Pons, 55, is one of 25,000 patients who’ve relied on the Order of Malta Clinic. The nonprofit health center is in the basement of the Roman Catholic Cathedral of Christ the Light on Harrison Street near Lake Merritt. Since the 11th century, the mission of the Order of Malta, a lay religious group, has been to take care of the sick and poor. It opened in Oakland in 2008.
When you walk into the clinic, a receptionist asks one question: “Do you have insurance?” If the answer is no, the patient isn’t turned away.
At the clinic, health care is treated as a right.
The Malta Clinic doesn’t take payment for services, and the clinic accepts anyone, regardless of race, religion or immigration status. People go to the clinic for regular checkups, and treatment for diseases such as diabetes and conditions like high blood pressure.
Except for the receptionists and a few nurse practitioners and doctors, the clinic is staffed by volunteers. On a recent tour of the clinic, I met Francisco Javier Diaz, who wore a white lab coat over a black shirt with a clergy collar. Downstairs he’s Dr. Diaz, a family doctor. Upstairs, he’s Father Diaz, a Jesuit priest.
The clinic also uses residents from Kaiser Permanente who are training in clinical medicine, and it has a partnership with UC San Francisco’s nurse practitioner program.
“This place is like volunteer city. It’s wonderful,” said Vona Lorenzana, one of the few doctors who are paid. “There are people who fall between the cracks, and we’re here to serve.”
The clinic is privately funded through donations, an annual fundraising dinner and corporate grant money. It costs $550,000 to operate the clinic yearly, according to John Christian, the clinic’s board president. Because the clinic partners with vendors such as Quest Diagnostics, the clinical laboratory provider, it’s able to pay for lab tests. The only thing the clinic doesn’t cover is prescriptions.
But sometimes they find ways even then to help.

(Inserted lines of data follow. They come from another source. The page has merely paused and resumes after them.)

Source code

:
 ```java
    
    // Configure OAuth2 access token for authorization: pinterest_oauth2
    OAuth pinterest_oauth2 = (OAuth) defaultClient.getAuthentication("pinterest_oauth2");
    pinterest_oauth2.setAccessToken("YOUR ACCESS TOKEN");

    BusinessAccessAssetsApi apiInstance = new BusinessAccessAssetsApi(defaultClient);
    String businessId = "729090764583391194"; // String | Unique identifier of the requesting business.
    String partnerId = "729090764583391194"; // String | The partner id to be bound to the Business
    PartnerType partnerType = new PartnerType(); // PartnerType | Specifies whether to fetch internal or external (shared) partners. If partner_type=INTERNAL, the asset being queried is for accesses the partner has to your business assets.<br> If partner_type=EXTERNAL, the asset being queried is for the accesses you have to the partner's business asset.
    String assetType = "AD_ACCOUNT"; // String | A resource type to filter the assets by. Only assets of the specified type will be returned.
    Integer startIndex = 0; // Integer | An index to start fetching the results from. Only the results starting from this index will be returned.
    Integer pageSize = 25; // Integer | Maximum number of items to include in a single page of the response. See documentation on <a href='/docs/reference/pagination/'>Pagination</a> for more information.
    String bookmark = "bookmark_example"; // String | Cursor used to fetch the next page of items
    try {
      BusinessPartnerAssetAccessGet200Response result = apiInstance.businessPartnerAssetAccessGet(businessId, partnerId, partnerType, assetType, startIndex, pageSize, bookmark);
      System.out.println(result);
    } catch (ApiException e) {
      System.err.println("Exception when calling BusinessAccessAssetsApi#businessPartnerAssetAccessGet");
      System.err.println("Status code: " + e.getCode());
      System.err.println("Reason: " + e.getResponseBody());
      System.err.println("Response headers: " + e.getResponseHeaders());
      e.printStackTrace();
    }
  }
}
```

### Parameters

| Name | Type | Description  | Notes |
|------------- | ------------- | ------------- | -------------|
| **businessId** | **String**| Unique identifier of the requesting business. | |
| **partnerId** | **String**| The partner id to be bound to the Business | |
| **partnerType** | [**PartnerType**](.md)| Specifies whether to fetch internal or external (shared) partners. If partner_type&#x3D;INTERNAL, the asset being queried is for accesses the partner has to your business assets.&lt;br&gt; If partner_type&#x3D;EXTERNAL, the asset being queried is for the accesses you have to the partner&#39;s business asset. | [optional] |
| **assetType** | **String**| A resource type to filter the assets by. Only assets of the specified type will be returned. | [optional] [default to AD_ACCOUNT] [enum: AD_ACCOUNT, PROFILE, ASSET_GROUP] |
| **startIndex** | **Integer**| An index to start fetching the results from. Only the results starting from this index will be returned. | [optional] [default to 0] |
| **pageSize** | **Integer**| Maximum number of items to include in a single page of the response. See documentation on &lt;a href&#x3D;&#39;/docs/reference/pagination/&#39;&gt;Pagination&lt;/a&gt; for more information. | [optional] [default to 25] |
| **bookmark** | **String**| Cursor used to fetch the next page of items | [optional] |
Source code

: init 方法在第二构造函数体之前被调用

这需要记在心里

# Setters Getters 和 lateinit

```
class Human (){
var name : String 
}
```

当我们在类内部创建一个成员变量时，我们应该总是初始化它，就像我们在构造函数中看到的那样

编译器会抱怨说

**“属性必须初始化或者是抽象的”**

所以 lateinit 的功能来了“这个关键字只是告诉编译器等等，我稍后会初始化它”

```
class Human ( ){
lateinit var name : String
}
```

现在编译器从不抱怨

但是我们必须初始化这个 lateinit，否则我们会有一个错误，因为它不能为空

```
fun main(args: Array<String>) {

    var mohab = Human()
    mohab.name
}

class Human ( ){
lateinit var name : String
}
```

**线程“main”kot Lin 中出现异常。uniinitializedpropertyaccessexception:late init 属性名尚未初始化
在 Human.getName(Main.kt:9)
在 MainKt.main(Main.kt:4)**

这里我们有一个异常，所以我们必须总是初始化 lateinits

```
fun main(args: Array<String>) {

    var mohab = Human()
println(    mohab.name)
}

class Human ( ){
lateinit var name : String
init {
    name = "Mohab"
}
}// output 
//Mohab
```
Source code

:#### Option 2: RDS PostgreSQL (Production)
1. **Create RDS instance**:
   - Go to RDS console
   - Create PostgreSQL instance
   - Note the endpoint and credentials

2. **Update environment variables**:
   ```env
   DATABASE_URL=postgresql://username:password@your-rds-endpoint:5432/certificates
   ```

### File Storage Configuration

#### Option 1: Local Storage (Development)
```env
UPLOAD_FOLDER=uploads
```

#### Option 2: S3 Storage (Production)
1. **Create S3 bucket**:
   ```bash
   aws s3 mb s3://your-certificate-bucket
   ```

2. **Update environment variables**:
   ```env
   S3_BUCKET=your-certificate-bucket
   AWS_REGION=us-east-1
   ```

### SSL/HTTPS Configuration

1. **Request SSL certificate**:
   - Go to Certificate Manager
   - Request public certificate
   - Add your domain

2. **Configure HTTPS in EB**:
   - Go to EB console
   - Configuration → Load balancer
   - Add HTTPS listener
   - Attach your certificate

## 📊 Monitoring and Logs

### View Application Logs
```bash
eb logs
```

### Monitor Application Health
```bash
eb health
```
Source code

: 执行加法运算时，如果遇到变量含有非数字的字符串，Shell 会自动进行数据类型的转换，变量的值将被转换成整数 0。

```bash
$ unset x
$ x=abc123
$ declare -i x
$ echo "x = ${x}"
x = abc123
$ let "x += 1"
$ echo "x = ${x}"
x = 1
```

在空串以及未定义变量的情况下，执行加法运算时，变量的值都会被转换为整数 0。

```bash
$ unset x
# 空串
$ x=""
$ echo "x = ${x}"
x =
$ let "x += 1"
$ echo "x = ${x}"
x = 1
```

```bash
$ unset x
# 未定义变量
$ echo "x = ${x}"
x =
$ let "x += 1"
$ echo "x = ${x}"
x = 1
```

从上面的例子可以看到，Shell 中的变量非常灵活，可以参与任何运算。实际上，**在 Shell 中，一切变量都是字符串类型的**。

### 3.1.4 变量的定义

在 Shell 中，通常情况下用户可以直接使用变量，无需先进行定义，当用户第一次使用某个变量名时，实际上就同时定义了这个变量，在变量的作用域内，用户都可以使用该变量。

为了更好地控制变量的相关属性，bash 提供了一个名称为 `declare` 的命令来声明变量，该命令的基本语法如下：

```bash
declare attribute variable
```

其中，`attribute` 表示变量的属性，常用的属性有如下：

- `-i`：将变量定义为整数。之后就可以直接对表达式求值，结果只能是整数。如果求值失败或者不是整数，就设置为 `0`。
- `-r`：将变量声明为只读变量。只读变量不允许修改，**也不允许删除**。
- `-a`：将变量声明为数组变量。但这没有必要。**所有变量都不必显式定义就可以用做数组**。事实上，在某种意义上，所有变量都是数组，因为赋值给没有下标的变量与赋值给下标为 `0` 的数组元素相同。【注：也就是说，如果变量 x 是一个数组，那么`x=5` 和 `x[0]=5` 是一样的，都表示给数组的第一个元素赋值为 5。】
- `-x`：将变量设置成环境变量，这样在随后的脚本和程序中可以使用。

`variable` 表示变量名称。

Last year, the clinic treated Pons for hepatitis C, a virus that affects the liver. It was the first such case the clinic handled, and the staff worked with a medical provider to get Pons a free prescription of Harvoni, the expensive antiviral medication with a high cure rate. Without insurance, Pons would’ve paid about $1,000 pill — or about $84,000 for a typical 12-week treatment cycle.
After four weeks taking Harvoni, the virus was undetected in Pons’ blood. Without Order of Malta, he’d still be suffering stomach pain, nausea and fatigue, the symptoms associated with hepatitis C.
For the spider bite, Pons took antibiotics — two different prescriptions — for three weeks. All that remains from the bite are pink dots between his thumb and forefinger.
“Trying to find ways to get health care taken care of, sometimes it’s a little rough,” he said as he rubbed his hands. “But with the Malta Clinic, whatever they can provide they provide.”